All in all, people bent over backwards to accommodate China…and ended up kissing their own asses.

Why the holy hell would SF writers want to support China like that? Ah, I see- ballot box stuffing.

Ah, that explains that.

Yep “stuffing the ballot box” is a tradition, but…

Nice, thanks-
The Worldcon organisers “should have taken our concerns about the awards being held in China seriously from the beginning. We knew something like this was going to happen,” said Xiran.

Sadly, this all makes sense.

However, I have looked into Babel, and it is Speculative Fiction (which I really do not like at all) not true SF (there is no hard and fast borderline, that is true).

I concur.

Yes, that looks like to be a bad idea.

The Worldcon is dictated by an extensive set of rules that pretty much fit what you would expect a set of rules designed by a committee of nerds to be. (Think of the rule sets for RPGs.) They are complex, arcane, and designed to resist change. Changes to any of the rules must be voted on and implemented over a period of two years, and anything that meets the letter of the law must be carried out.

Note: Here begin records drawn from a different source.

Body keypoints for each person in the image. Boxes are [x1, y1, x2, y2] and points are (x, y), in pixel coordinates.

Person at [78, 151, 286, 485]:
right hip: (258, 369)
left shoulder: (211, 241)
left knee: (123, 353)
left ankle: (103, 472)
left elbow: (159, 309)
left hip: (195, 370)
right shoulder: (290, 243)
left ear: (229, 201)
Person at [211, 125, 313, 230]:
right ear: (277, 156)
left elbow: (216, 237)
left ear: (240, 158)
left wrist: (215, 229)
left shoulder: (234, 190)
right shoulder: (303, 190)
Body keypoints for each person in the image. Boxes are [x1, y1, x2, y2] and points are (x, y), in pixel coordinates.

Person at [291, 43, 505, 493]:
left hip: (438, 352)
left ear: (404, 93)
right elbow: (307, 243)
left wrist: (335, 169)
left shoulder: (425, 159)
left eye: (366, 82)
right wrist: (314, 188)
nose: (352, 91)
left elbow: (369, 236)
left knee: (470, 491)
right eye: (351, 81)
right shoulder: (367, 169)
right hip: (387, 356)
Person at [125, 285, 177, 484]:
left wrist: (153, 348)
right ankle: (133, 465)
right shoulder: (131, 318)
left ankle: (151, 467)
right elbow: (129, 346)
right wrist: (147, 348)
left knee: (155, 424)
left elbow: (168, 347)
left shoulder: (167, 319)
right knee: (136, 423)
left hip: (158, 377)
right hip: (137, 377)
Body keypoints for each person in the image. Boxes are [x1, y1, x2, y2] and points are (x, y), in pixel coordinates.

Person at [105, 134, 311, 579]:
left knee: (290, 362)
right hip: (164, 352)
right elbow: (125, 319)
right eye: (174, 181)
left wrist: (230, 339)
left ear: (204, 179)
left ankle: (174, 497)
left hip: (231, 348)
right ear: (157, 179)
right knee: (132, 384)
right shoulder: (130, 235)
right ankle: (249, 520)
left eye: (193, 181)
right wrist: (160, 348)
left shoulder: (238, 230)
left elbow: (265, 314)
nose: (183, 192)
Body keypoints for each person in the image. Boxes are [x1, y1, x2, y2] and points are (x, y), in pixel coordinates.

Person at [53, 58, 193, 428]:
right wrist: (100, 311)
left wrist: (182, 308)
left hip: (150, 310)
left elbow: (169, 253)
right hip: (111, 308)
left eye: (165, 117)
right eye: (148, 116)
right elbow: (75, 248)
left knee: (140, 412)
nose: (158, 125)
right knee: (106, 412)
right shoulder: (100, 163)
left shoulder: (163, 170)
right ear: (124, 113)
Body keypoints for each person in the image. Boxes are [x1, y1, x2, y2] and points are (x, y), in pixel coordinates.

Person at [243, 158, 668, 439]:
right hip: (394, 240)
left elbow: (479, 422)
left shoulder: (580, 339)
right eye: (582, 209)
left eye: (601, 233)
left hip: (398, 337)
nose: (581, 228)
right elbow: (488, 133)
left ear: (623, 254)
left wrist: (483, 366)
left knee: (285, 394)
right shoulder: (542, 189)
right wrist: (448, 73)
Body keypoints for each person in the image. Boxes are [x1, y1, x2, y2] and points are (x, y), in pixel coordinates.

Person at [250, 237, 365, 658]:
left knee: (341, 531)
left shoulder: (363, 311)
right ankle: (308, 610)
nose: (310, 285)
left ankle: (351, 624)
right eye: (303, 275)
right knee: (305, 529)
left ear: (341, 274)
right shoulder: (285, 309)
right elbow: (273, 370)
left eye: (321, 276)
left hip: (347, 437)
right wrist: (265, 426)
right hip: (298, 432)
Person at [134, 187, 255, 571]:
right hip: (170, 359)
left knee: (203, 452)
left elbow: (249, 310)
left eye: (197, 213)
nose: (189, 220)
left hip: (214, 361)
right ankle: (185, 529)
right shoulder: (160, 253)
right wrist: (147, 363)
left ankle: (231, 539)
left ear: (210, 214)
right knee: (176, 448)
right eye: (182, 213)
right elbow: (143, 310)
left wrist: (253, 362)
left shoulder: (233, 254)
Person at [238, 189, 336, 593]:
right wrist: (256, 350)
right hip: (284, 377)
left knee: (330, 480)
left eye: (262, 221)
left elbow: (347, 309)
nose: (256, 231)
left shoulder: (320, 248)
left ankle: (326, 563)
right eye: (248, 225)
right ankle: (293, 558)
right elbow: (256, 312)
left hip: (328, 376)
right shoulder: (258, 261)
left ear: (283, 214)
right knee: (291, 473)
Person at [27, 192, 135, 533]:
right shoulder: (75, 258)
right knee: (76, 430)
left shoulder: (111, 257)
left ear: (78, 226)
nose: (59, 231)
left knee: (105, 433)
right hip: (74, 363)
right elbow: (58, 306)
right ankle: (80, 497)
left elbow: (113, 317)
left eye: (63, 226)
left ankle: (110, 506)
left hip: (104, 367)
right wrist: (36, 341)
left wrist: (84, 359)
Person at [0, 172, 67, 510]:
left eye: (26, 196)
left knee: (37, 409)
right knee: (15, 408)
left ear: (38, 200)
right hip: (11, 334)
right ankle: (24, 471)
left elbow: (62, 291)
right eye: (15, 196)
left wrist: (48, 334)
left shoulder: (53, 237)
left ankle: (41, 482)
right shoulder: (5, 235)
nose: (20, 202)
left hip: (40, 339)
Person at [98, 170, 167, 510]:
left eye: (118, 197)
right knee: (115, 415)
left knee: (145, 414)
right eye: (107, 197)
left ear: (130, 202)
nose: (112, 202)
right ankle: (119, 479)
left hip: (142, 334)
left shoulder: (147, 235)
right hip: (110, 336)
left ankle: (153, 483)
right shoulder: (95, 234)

To choose a site for a Worldcon interested hosts must put together a proposal package for what they can offer, then the paid membership votes to pick a location. A group in China submitted a bid, and suddenly a couple of thousand new paying members in China joined and voted for China. At that point, the rule-bound Worldcon was bound by the rules.

Worldcons in the past have been mid- to low-level events at lesser venues. The 2023 Worldcon was bought by China to showcase a huge, expensive new convention center with a sience/science fiction theme that was still being built right up to the date of the convention, and treated and advertised it like a Comicon-scale event. See this day’s entries for example from the link I posted above:

And this excerpt in particular stands out:

I had seen the aerial view of the Chengdu Science Fiction Museum on the official website, which is quite shocking. It looks like a huge piece of silver metal foil flying down by the lake. I once joked that I would never be able to witness this form of the venue with my naked eyes – after all, I can’t fly. From the ground, the venue looks like a huge alien aircraft, with a silver-white outer shell and mostly icy blue light inside. From an aesthetic point of view, this sci-fi feel is relatively avant-garde, rather than being something from the present day…

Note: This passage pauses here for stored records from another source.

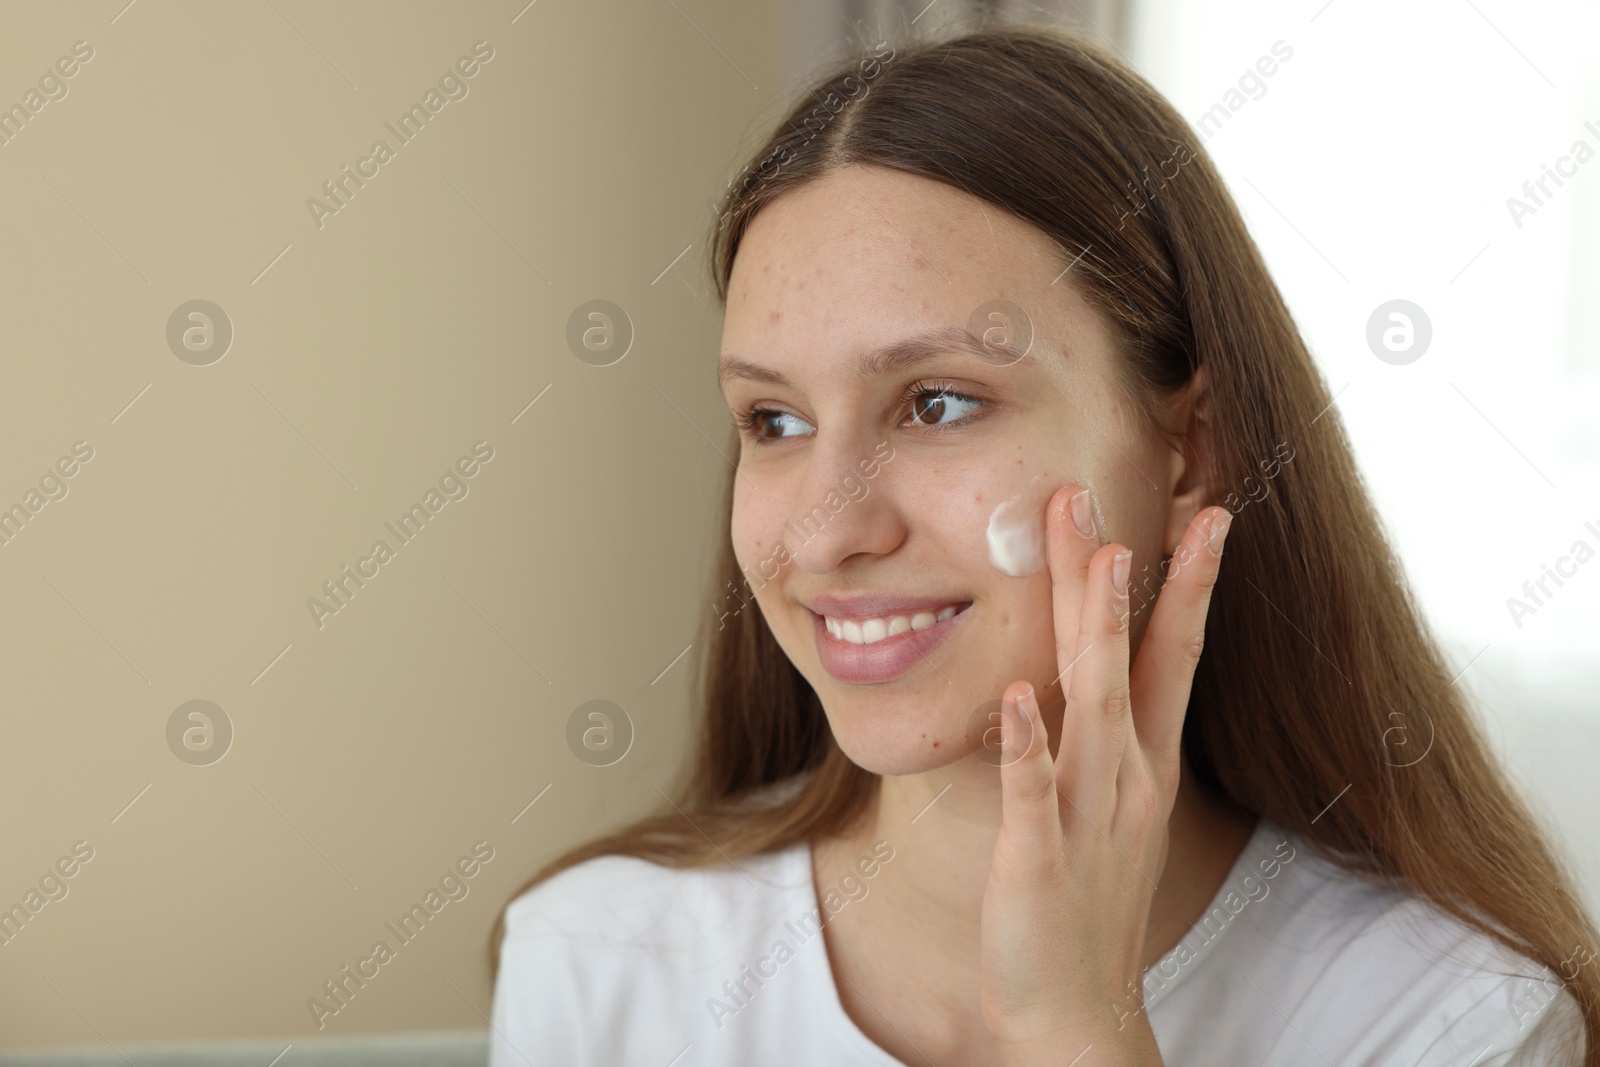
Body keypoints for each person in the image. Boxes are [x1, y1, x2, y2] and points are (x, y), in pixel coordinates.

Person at [488, 22, 1595, 1066]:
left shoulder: (1446, 1022)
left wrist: (1078, 1028)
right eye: (773, 421)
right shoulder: (599, 964)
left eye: (937, 402)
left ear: (1187, 450)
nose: (825, 532)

There were many young people and children at the event, which I had never thought about before. Groups of primary school students visited this event under the guidance of their teachers. There was also an award ceremony for the essay competition in an exhibition hall on the second floor. I can’t do anything other than praise Chengdu’s education sector! Maybe the next Liu Cixin will emerge from these children?

There were many college students on site, including booth staff and student media interviewing guests. As a person who was very capable of making waves when they were in college, I can’t help but sigh and think that it’s great to be young! Many of these college students have not yet shed their youthfulness, and they are full of bookishness and strong idealism. After all, science is “fantastical”. If you don’t have a little bit of the second spirit, how can you have the ambition to conquer the stars and the sea?

SF writers don’t choose the Worldcon site. It’s chosen by fans at the Worldcon two years previously.

To be fair, some SF writers are also fans :wink:

But yeah, why would a bunch of SF fans want to be inclusive and welcome a large community of mostly like-minded fans who had been previously underserved (or even mistreated in some cases) by the broader SF community?

Which is completely irrelevant to the WSFC. Plenty of Hugo winners have been pure fantasy.